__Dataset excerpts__

------

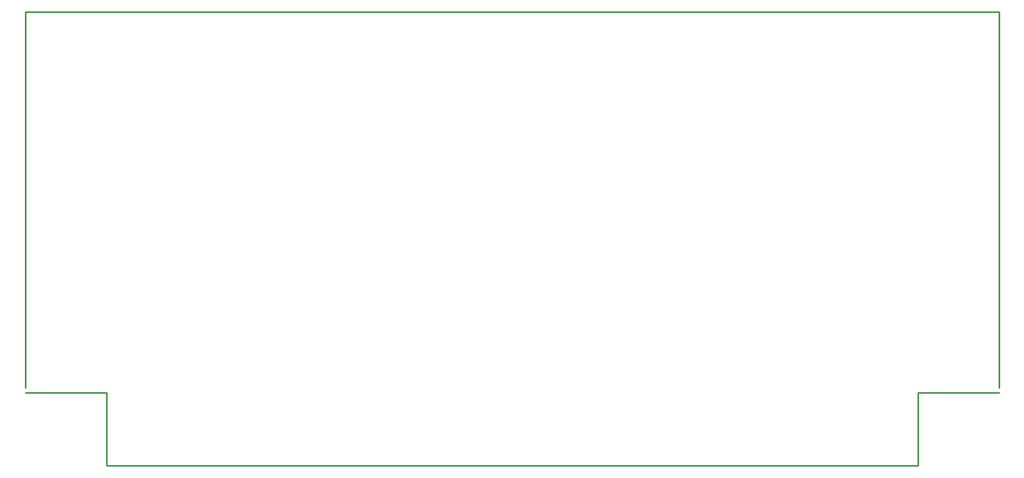
<source format=gko>
G04*
G04 #@! TF.GenerationSoftware,Altium Limited,Altium Designer,24.2.2 (26)*
G04*
G04 Layer_Color=16711935*
%FSLAX44Y44*%
%MOMM*%
G71*
G04*
G04 #@! TF.SameCoordinates,6AE4F847-9EFA-45B8-A2EA-998FC1DA7BFA*
G04*
G04*
G04 #@! TF.FilePolarity,Positive*
G04*
G01*
G75*
%ADD10C,0.2540*%
D10*
X127000Y0D02*
X1397000D01*
X0Y121920D02*
Y711200D01*
X1524000Y121920D02*
Y635000D01*
Y711200D01*
X1397000Y0D02*
Y114300D01*
X1524000D01*
Y635000D02*
Y711200D01*
X0Y114300D02*
X127000D01*
X0Y711200D02*
X1524000D01*
X127000Y0D02*
Y114300D01*
M02*

</source>
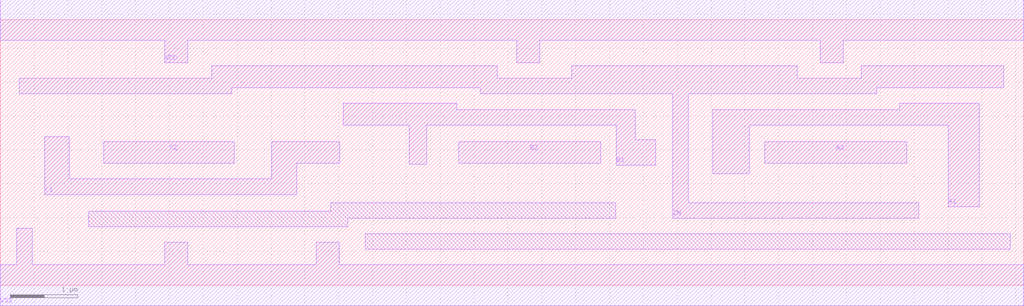
<source format=lef>
# Copyright 2022 GlobalFoundries PDK Authors
#
# Licensed under the Apache License, Version 2.0 (the "License");
# you may not use this file except in compliance with the License.
# You may obtain a copy of the License at
#
#      http://www.apache.org/licenses/LICENSE-2.0
#
# Unless required by applicable law or agreed to in writing, software
# distributed under the License is distributed on an "AS IS" BASIS,
# WITHOUT WARRANTIES OR CONDITIONS OF ANY KIND, either express or implied.
# See the License for the specific language governing permissions and
# limitations under the License.

MACRO gf180mcu_fd_sc_mcu7t5v0__oai222_2
  CLASS core ;
  FOREIGN gf180mcu_fd_sc_mcu7t5v0__oai222_2 0.0 0.0 ;
  ORIGIN 0 0 ;
  SYMMETRY X Y ;
  SITE GF018hv5v_mcu_sc7 ;
  SIZE 15.12 BY 3.92 ;
  PIN A1
    DIRECTION INPUT ;
    ANTENNAGATEAREA 2.079 ;
    PORT
      LAYER Metal1 ;
        POLYGON 10.525 1.645 11.06 1.645 11.06 2.365 14.005 2.365 14.005 1.16 14.46 1.16 14.46 2.69 13.285 2.69 13.285 2.595 10.525 2.595  ;
    END
  END A1
  PIN A2
    DIRECTION INPUT ;
    ANTENNAGATEAREA 2.079 ;
    PORT
      LAYER Metal1 ;
        POLYGON 11.29 1.8 13.39 1.8 13.39 2.12 11.29 2.12  ;
    END
  END A2
  PIN B1
    DIRECTION INPUT ;
    ANTENNAGATEAREA 2.079 ;
    PORT
      LAYER Metal1 ;
        POLYGON 5.07 2.365 6.04 2.365 6.04 1.79 6.3 1.79 6.3 2.365 9.09 2.365 9.1 2.365 9.1 1.77 9.68 1.77 9.68 2.15 9.38 2.15 9.38 2.595 9.09 2.595 6.74 2.595 6.74 2.69 5.07 2.69  ;
    END
  END B1
  PIN B2
    DIRECTION INPUT ;
    ANTENNAGATEAREA 2.079 ;
    PORT
      LAYER Metal1 ;
        POLYGON 6.77 1.8 8.87 1.8 8.87 2.12 6.77 2.12  ;
    END
  END B2
  PIN C1
    DIRECTION INPUT ;
    ANTENNAGATEAREA 2.079 ;
    PORT
      LAYER Metal1 ;
        POLYGON 0.66 1.335 4.38 1.335 4.38 1.8 5.015 1.8 5.015 2.12 4.01 2.12 4.01 1.57 1.02 1.57 1.02 2.19 0.66 2.19  ;
    END
  END C1
  PIN C2
    DIRECTION INPUT ;
    ANTENNAGATEAREA 2.079 ;
    PORT
      LAYER Metal1 ;
        POLYGON 1.53 1.8 3.46 1.8 3.46 2.12 1.53 2.12  ;
    END
  END C2
  PIN ZN
    DIRECTION OUTPUT ;
    ANTENNADIFFAREA 4.265 ;
    PORT
      LAYER Metal1 ;
        POLYGON 10.16 2.825 12.95 2.825 12.95 2.92 14.82 2.92 14.82 3.24 12.72 3.24 12.72 3.055 11.775 3.055 11.775 3.24 9.09 3.24 8.445 3.24 8.445 3.055 7.34 3.055 7.34 3.24 3.125 3.24 3.125 3.055 0.28 3.055 0.28 2.825 3.42 2.825 3.42 2.92 7.09 2.92 7.09 2.825 9.09 2.825 9.93 2.825 9.93 0.99 13.57 0.99 13.57 1.22 10.16 1.22  ;
    END
  END ZN
  PIN VDD
    DIRECTION INOUT ;
    USE power ;
    SHAPE ABUTMENT ;
    PORT
      LAYER Metal1 ;
        POLYGON 0 3.62 2.43 3.62 2.43 3.285 2.77 3.285 2.77 3.62 7.63 3.62 7.63 3.285 7.97 3.285 7.97 3.62 9.09 3.62 12.11 3.62 12.11 3.285 12.45 3.285 12.45 3.62 14.92 3.62 15.12 3.62 15.12 4.22 14.92 4.22 9.09 4.22 0 4.22  ;
    END
  END VDD
  PIN VSS
    DIRECTION INOUT ;
    USE ground ;
    SHAPE ABUTMENT ;
    PORT
      LAYER Metal1 ;
        POLYGON 0 -0.3 15.12 -0.3 15.12 0.3 5.01 0.3 5.01 0.635 4.67 0.635 4.67 0.3 2.77 0.3 2.77 0.635 2.43 0.635 2.43 0.3 0.475 0.3 0.475 0.845 0.245 0.845 0.245 0.3 0 0.3  ;
    END
  END VSS
  OBS
      LAYER Metal1 ;
        POLYGON 1.31 0.865 5.13 0.865 5.13 0.99 9.09 0.99 9.09 1.22 4.88 1.22 4.88 1.095 1.31 1.095  ;
        POLYGON 5.39 0.53 14.92 0.53 14.92 0.76 5.39 0.76  ;
  END
END gf180mcu_fd_sc_mcu7t5v0__oai222_2

</source>
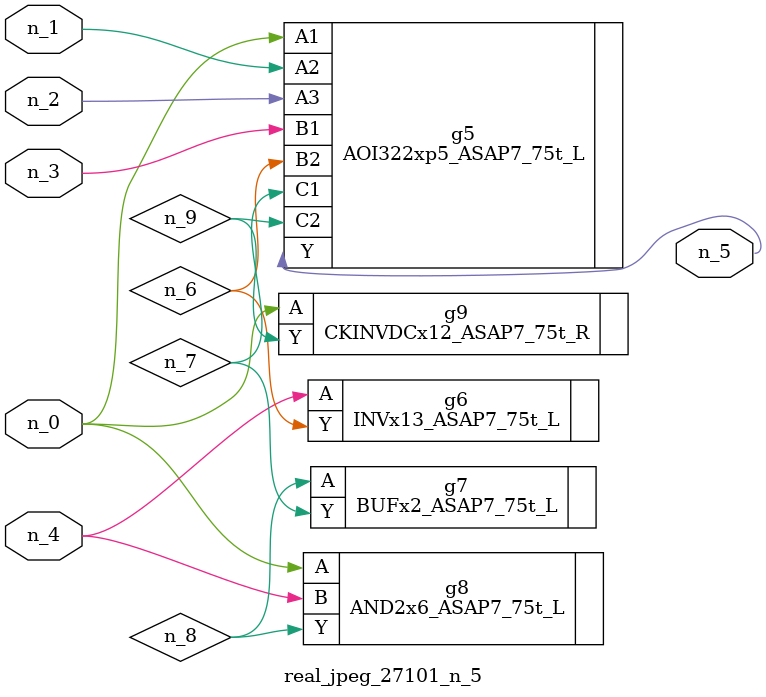
<source format=v>
module real_jpeg_27101_n_5 (n_4, n_0, n_1, n_2, n_3, n_5);

input n_4;
input n_0;
input n_1;
input n_2;
input n_3;

output n_5;

wire n_8;
wire n_6;
wire n_7;
wire n_9;

AOI322xp5_ASAP7_75t_L g5 ( 
.A1(n_0),
.A2(n_1),
.A3(n_2),
.B1(n_3),
.B2(n_6),
.C1(n_7),
.C2(n_9),
.Y(n_5)
);

AND2x6_ASAP7_75t_L g8 ( 
.A(n_0),
.B(n_4),
.Y(n_8)
);

CKINVDCx12_ASAP7_75t_R g9 ( 
.A(n_0),
.Y(n_9)
);

INVx13_ASAP7_75t_L g6 ( 
.A(n_4),
.Y(n_6)
);

BUFx2_ASAP7_75t_L g7 ( 
.A(n_8),
.Y(n_7)
);


endmodule
</source>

------

__WHAT IS REQUIRED__
What you return must match the records letter for letter, except that the pictures stay out.

__PROBLEM SOLUTION__
<source format=gko>
G04*
G04 #@! TF.GenerationSoftware,Altium Limited,Altium Designer,24.2.2 (26)*
G04*
G04 Layer_Color=16711935*
%FSLAX44Y44*%
%MOMM*%
G71*
G04*
G04 #@! TF.SameCoordinates,6AE4F847-9EFA-45B8-A2EA-998FC1DA7BFA*
G04*
G04*
G04 #@! TF.FilePolarity,Positive*
G04*
G01*
G75*
%ADD10C,0.2540*%
D10*
X127000Y0D02*
X1397000D01*
X0Y121920D02*
Y711200D01*
X1524000Y121920D02*
Y635000D01*
Y711200D01*
X1397000Y0D02*
Y114300D01*
X1524000D01*
Y635000D02*
Y711200D01*
X0Y114300D02*
X127000D01*
X0Y711200D02*
X1524000D01*
X127000Y0D02*
Y114300D01*
M02*

</source>
<source format=lef>
# Copyright 2022 GlobalFoundries PDK Authors
#
# Licensed under the Apache License, Version 2.0 (the "License");
# you may not use this file except in compliance with the License.
# You may obtain a copy of the License at
#
#      http://www.apache.org/licenses/LICENSE-2.0
#
# Unless required by applicable law or agreed to in writing, software
# distributed under the License is distributed on an "AS IS" BASIS,
# WITHOUT WARRANTIES OR CONDITIONS OF ANY KIND, either express or implied.
# See the License for the specific language governing permissions and
# limitations under the License.

MACRO gf180mcu_fd_sc_mcu7t5v0__oai222_2
  CLASS core ;
  FOREIGN gf180mcu_fd_sc_mcu7t5v0__oai222_2 0.0 0.0 ;
  ORIGIN 0 0 ;
  SYMMETRY X Y ;
  SITE GF018hv5v_mcu_sc7 ;
  SIZE 15.12 BY 3.92 ;
  PIN A1
    DIRECTION INPUT ;
    ANTENNAGATEAREA 2.079 ;
    PORT
      LAYER Metal1 ;
        POLYGON 10.525 1.645 11.06 1.645 11.06 2.365 14.005 2.365 14.005 1.16 14.46 1.16 14.46 2.69 13.285 2.69 13.285 2.595 10.525 2.595  ;
    END
  END A1
  PIN A2
    DIRECTION INPUT ;
    ANTENNAGATEAREA 2.079 ;
    PORT
      LAYER Metal1 ;
        POLYGON 11.29 1.8 13.39 1.8 13.39 2.12 11.29 2.12  ;
    END
  END A2
  PIN B1
    DIRECTION INPUT ;
    ANTENNAGATEAREA 2.079 ;
    PORT
      LAYER Metal1 ;
        POLYGON 5.07 2.365 6.04 2.365 6.04 1.79 6.3 1.79 6.3 2.365 9.09 2.365 9.1 2.365 9.1 1.77 9.68 1.77 9.68 2.15 9.38 2.15 9.38 2.595 9.09 2.595 6.74 2.595 6.74 2.69 5.07 2.69  ;
    END
  END B1
  PIN B2
    DIRECTION INPUT ;
    ANTENNAGATEAREA 2.079 ;
    PORT
      LAYER Metal1 ;
        POLYGON 6.77 1.8 8.87 1.8 8.87 2.12 6.77 2.12  ;
    END
  END B2
  PIN C1
    DIRECTION INPUT ;
    ANTENNAGATEAREA 2.079 ;
    PORT
      LAYER Metal1 ;
        POLYGON 0.66 1.335 4.38 1.335 4.38 1.8 5.015 1.8 5.015 2.12 4.01 2.12 4.01 1.57 1.02 1.57 1.02 2.19 0.66 2.19  ;
    END
  END C1
  PIN C2
    DIRECTION INPUT ;
    ANTENNAGATEAREA 2.079 ;
    PORT
      LAYER Metal1 ;
        POLYGON 1.53 1.8 3.46 1.8 3.46 2.12 1.53 2.12  ;
    END
  END C2
  PIN ZN
    DIRECTION OUTPUT ;
    ANTENNADIFFAREA 4.265 ;
    PORT
      LAYER Metal1 ;
        POLYGON 10.16 2.825 12.95 2.825 12.95 2.92 14.82 2.92 14.82 3.24 12.72 3.24 12.72 3.055 11.775 3.055 11.775 3.24 9.09 3.24 8.445 3.24 8.445 3.055 7.34 3.055 7.34 3.24 3.125 3.24 3.125 3.055 0.28 3.055 0.28 2.825 3.42 2.825 3.42 2.92 7.09 2.92 7.09 2.825 9.09 2.825 9.93 2.825 9.93 0.99 13.57 0.99 13.57 1.22 10.16 1.22  ;
    END
  END ZN
  PIN VDD
    DIRECTION INOUT ;
    USE power ;
    SHAPE ABUTMENT ;
    PORT
      LAYER Metal1 ;
        POLYGON 0 3.62 2.43 3.62 2.43 3.285 2.77 3.285 2.77 3.62 7.63 3.62 7.63 3.285 7.97 3.285 7.97 3.62 9.09 3.62 12.11 3.62 12.11 3.285 12.45 3.285 12.45 3.62 14.92 3.62 15.12 3.62 15.12 4.22 14.92 4.22 9.09 4.22 0 4.22  ;
    END
  END VDD
  PIN VSS
    DIRECTION INOUT ;
    USE ground ;
    SHAPE ABUTMENT ;
    PORT
      LAYER Metal1 ;
        POLYGON 0 -0.3 15.12 -0.3 15.12 0.3 5.01 0.3 5.01 0.635 4.67 0.635 4.67 0.3 2.77 0.3 2.77 0.635 2.43 0.635 2.43 0.3 0.475 0.3 0.475 0.845 0.245 0.845 0.245 0.3 0 0.3  ;
    END
  END VSS
  OBS
      LAYER Metal1 ;
        POLYGON 1.31 0.865 5.13 0.865 5.13 0.99 9.09 0.99 9.09 1.22 4.88 1.22 4.88 1.095 1.31 1.095  ;
        POLYGON 5.39 0.53 14.92 0.53 14.92 0.76 5.39 0.76  ;
  END
END gf180mcu_fd_sc_mcu7t5v0__oai222_2

</source>
<source format=v>
module real_jpeg_27101_n_5 (n_4, n_0, n_1, n_2, n_3, n_5);

input n_4;
input n_0;
input n_1;
input n_2;
input n_3;

output n_5;

wire n_8;
wire n_6;
wire n_7;
wire n_9;

AOI322xp5_ASAP7_75t_L g5 ( 
.A1(n_0),
.A2(n_1),
.A3(n_2),
.B1(n_3),
.B2(n_6),
.C1(n_7),
.C2(n_9),
.Y(n_5)
);

AND2x6_ASAP7_75t_L g8 ( 
.A(n_0),
.B(n_4),
.Y(n_8)
);

CKINVDCx12_ASAP7_75t_R g9 ( 
.A(n_0),
.Y(n_9)
);

INVx13_ASAP7_75t_L g6 ( 
.A(n_4),
.Y(n_6)
);

BUFx2_ASAP7_75t_L g7 ( 
.A(n_8),
.Y(n_7)
);


endmodule
</source>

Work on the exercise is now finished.